I'm fascinated by politics. I've been known to have a CNN addiction, though I fight the urge these days. I'm a little hesitant to talk about politics, so I won't, at least not exactly.
Something that bothers me these days about current political discourse is how Christianity is used these days, as a tool for one-upmanship.
Uh-oh. I might step on some people's toes. But we I think we really need to think about how the Church is portrayed on the national stage these days. I should say though, I am not writing this blog to present answers in anyway. Most of what I'm doing here is presenting questions.
So here's one: Didn't Christ tell the disciples that he wanted them to be known by their love [John 13:34-35]? I'm pretty sure that what Christ means by that is that we're called to live in such a way that people just know who we are as Christians - without us telling them who we are. And by that, he ment live in a good way. Not a judgy one. We live in a country where the candidates have no way out other than to trumpet their faith, you know, before the other guy does.
Didn't Christ express to us also, that only 2nd to our love of the Lord God, we are to love our neighbors [Matt 22:34-40]? I say this, not just because it's a huge foundation to the Christian faith, but also, when our politicians talk of their faith, do they ever talk about loving their neighbor? Not in recent memory. Though, I could be wrong. Christianity often seems to be used as a weapon with which to judge other people, to the point where if a candidate doesn't want to talk of their own faith, they're labeled as a Muslim. And labeled a Muslim as an insult.

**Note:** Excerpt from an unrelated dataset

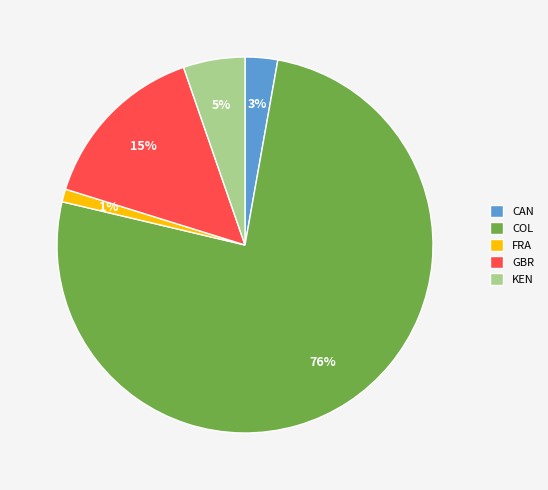

To the nearest percent, what is the average slice percentage?

20%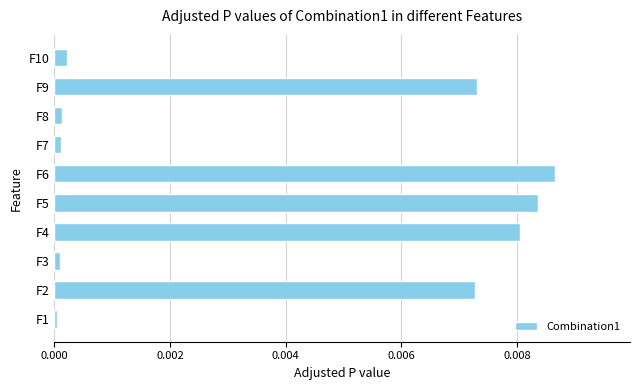

The chart shows a value of 0.0 at F4. True or false?

True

Our nation has some super important decisions to make in the next year, and I'm proud to have the right to be able to cast my vote. I just want candidates to leave the faith I choose to follow out of the equation, because what they have to say certainly isn't doing anything to help the Church ... We shouldn't forget the Christ started a love movement that was meant to reach a global scale; go and make of all disciples, He said. We are meant to grow disciples by showing them how much we love them, not by showing them how much better we are because of it. Case in point: Christ's view on the Pharisees, in Matthew 6. This is the Gospel passage every Ash Wednesday for a reason, y'all.
This is just my independent perspective. How do you feel about how the Church is portrayed in politics?